(Dataset records)
---*---

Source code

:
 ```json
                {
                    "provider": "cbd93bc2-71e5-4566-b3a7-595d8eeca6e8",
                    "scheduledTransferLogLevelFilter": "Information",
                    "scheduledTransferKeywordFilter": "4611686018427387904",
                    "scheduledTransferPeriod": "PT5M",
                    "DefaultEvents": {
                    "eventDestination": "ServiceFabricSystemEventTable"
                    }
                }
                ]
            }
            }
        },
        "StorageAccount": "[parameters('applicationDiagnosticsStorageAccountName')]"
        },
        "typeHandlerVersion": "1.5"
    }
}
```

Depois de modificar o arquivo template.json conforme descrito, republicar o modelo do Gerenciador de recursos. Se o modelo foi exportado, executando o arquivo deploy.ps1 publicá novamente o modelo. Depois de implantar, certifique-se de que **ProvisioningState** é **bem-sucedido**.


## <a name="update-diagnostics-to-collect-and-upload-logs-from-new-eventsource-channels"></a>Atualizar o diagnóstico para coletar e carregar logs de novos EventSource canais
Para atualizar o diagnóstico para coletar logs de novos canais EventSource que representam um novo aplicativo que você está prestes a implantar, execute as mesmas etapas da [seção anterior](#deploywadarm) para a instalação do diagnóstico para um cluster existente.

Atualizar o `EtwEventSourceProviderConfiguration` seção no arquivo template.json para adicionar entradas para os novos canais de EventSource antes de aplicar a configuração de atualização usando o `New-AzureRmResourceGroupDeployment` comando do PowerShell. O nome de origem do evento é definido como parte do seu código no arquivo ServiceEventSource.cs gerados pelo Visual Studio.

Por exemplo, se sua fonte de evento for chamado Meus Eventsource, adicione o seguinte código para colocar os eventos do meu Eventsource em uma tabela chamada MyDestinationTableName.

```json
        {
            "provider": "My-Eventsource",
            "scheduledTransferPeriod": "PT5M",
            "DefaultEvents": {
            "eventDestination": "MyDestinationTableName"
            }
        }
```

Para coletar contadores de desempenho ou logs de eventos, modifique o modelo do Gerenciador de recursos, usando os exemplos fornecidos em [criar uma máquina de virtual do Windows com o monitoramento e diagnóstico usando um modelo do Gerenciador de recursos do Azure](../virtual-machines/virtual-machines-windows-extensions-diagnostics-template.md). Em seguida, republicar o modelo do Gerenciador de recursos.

---*---

** What to produce **
Working from the entries above, find every line in which the word "usando" occurs and copy it.

** Exercise response **
Atualizar o `EtwEventSourceProviderConfiguration` seção no arquivo template.json para adicionar entradas para os novos canais de EventSource antes de aplicar a configuração de atualização usando o `New-AzureRmResourceGroupDeployment` comando do PowerShell. O nome de origem do evento é definido como parte do seu código no arquivo ServiceEventSource.cs gerados pelo Visual Studio.
Para coletar contadores de desempenho ou logs de eventos, modifique o modelo do Gerenciador de recursos, usando os exemplos fornecidos em [criar uma máquina de virtual do Windows com o monitoramento e diagnóstico usando um modelo do Gerenciador de recursos do Azure](../virtual-machines/virtual-machines-windows-extensions-diagnostics-template.md). Em seguida, republicar o modelo do Gerenciador de recursos.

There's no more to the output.